Myka’s depiction of Stefan evokes some of the same language she often uses to describe Romania itself, as in “Manna from Heaven” when the marketplace—piaţa—is depicted as “nothing but winter-hued sadness.” The country becomes a lens through which we view each of these characters, much like Sherwood Anderson’s Winesburg, Ohio. The characters in King of the Gypsies represent specific aspects of a much larger context: the grim disparity between Romanians’ democratic aspirations prior to the revolution and their subsequent disillusionment. And while this context is universal throughout the collection, the characters’ vastly different responses make the stories that much richer.

One of the ways the author achieves this is by contrasting the austerity of Romanian ethos with Americans’ sunny naivety. In both “Lessons in Romanian” and “Manna from Heaven,” American narrators, drawn to the country to teach, find their good intentions put under scrutiny. Consider in “Manna” when Stella, our American protagonist, balks at the sight of a pig being slaughtered:

But even Magda, patient Magda, had her limits. Where do you think your precious bacon comes from, draga? she said . . . It’s a fact of life. This is how they get meat in America, too, you know. In fact, it’s probably less human there than here. At least that pig back there had a good life before it went.

Here we are shown how fragile our goodwill is when confronted with the kind of poverty that we in the West rarely experience firsthand.
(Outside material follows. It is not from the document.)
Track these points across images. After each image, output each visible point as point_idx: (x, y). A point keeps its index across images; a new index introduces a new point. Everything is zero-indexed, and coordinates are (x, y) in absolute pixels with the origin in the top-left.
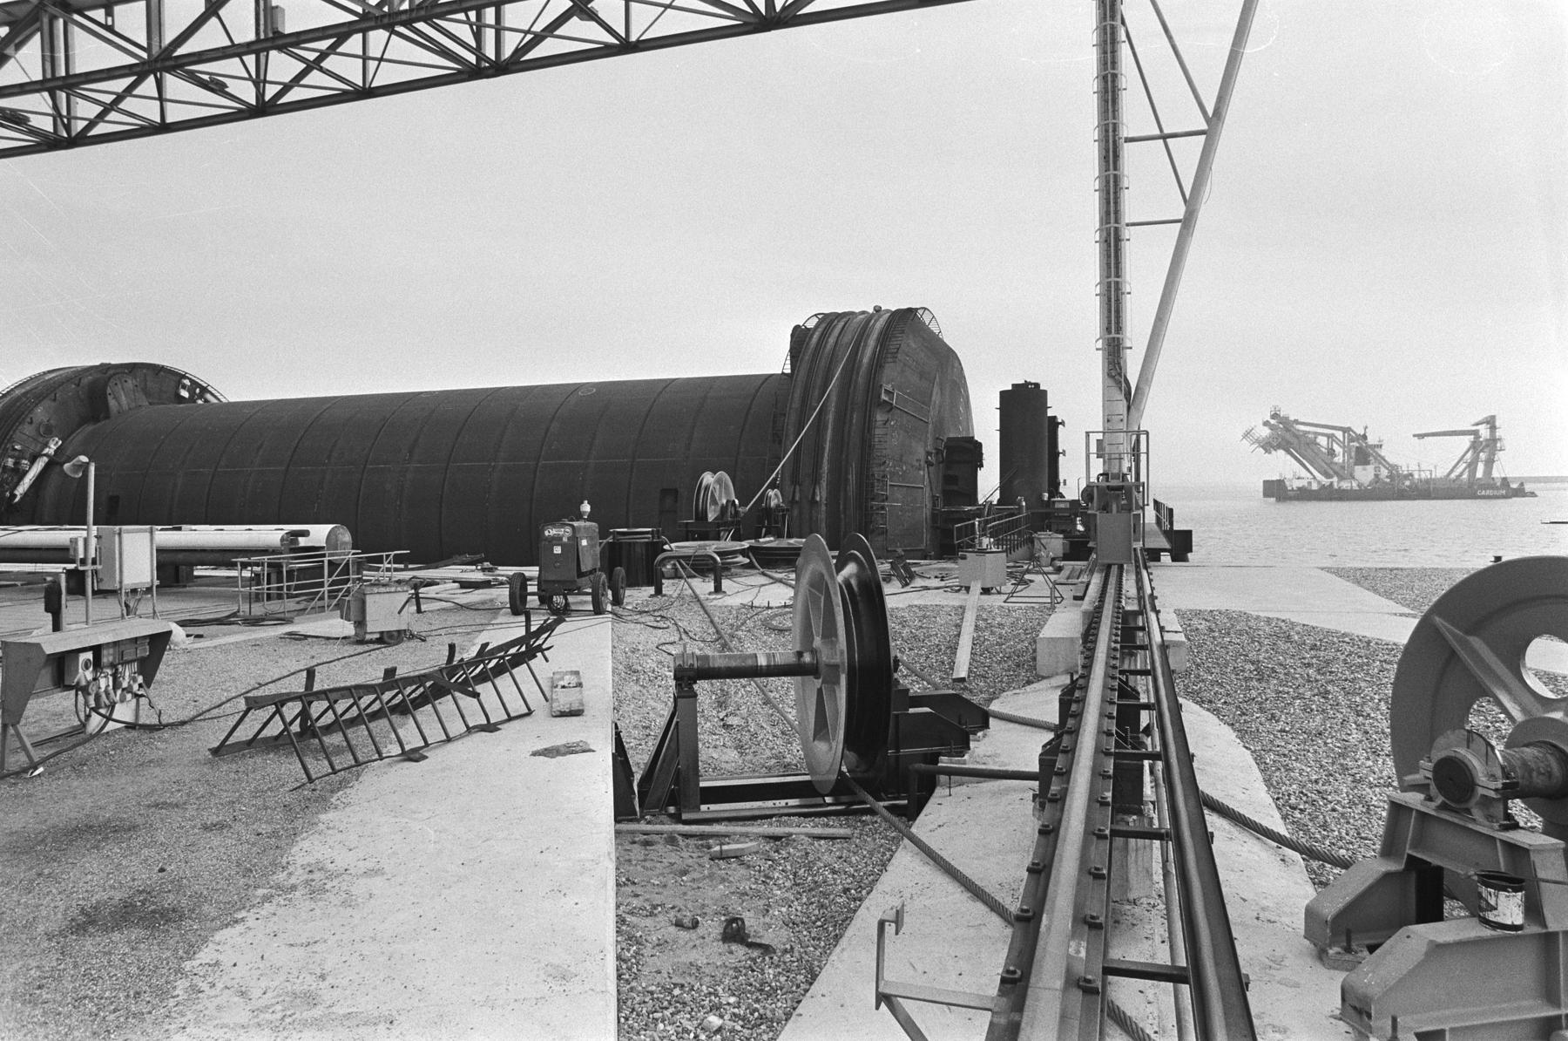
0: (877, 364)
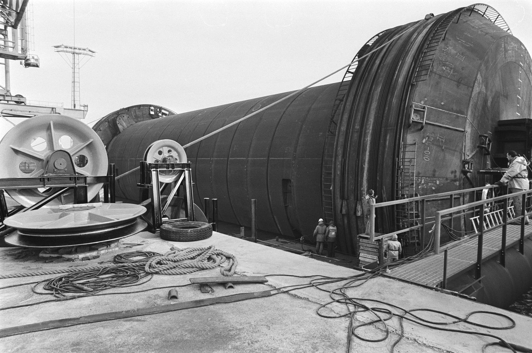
0: (410, 84)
That’s the real story here, Romania’s ongoing struggle for identity in the wake of revolt, the realities of which are not withheld from us.

In fact, if there is any charge to level against King of the Gypsies, it might be a tendency to oversell the drama. Even Winesburg, Ohio has been accused of wistfulness and redundancy, and Gypsies has its share of similar moments. “Palace Girls,” for instance, comes dangerously close to bludgeoning us with its bleakness: “[T]he girls don’t like the English bar. The windows were shattered during the protests in ’89 and haven’t been fixed since. Rain water puddles up across the floor, mixing with grime, milky and gray, making the tiles bubble and peel, the glue from underneath catching on heels and the hems of long skirts. It reeks of mildew . . .” The writing here is wonderfully descriptive, but I still couldn’t help wondering: is there any hope left in these characters’ lives? And if not, what is our connection to them?

Fortunately, what keeps the narrative afloat in these instances is the author’s sense of control. Even when the descriptions of this depressive landscape border on repetitive, we never feel like she has lost the reins of the prose. Everything here has a purpose, including those moments of melodrama because, well, Romania is a place of melodrama. As Emma Graham-Harrison mentions in a 2014 article for the Guardian, even dissident poet Ana Blandiana, who the government put under surveillance for years, was appalled by the timing of Ceauşescu’s execution: “I thought, ‘Dear God, to kill someone on Christmas day!’ It doesn’t matter how bad they are, this should be a celebration of life.”

Even more appalling, however, is the notion that the 1989 revolution accomplished far less than most Romanians had hoped. To this day Ceauşescu is the only person to be found guilty of crimes related to the nation’s fifty-year communist regime, and the political climate has improved very little. Still, whether the revolution was indeed worth the chaos that followed is a question that Lenore Myka wants us to consider. She isn’t just telling stories here. She is sifting through a history which Western idealism tends to ignore, and by this measure King of the Gypsies isn’t just a story collection; it is a poignant reminder that complexity and virtue are only ever borne out of hardship.

Jeremy Griffin is the author of a collection of short fiction from SFASU Press titled A Last Resort for Desperate People. His work has appeared in such journals as the Indiana Review, Iowa Review, and Shenandoah. Currently, he is a lecturer in the English Department at Coastal Carolina University in Conway, South Carolina.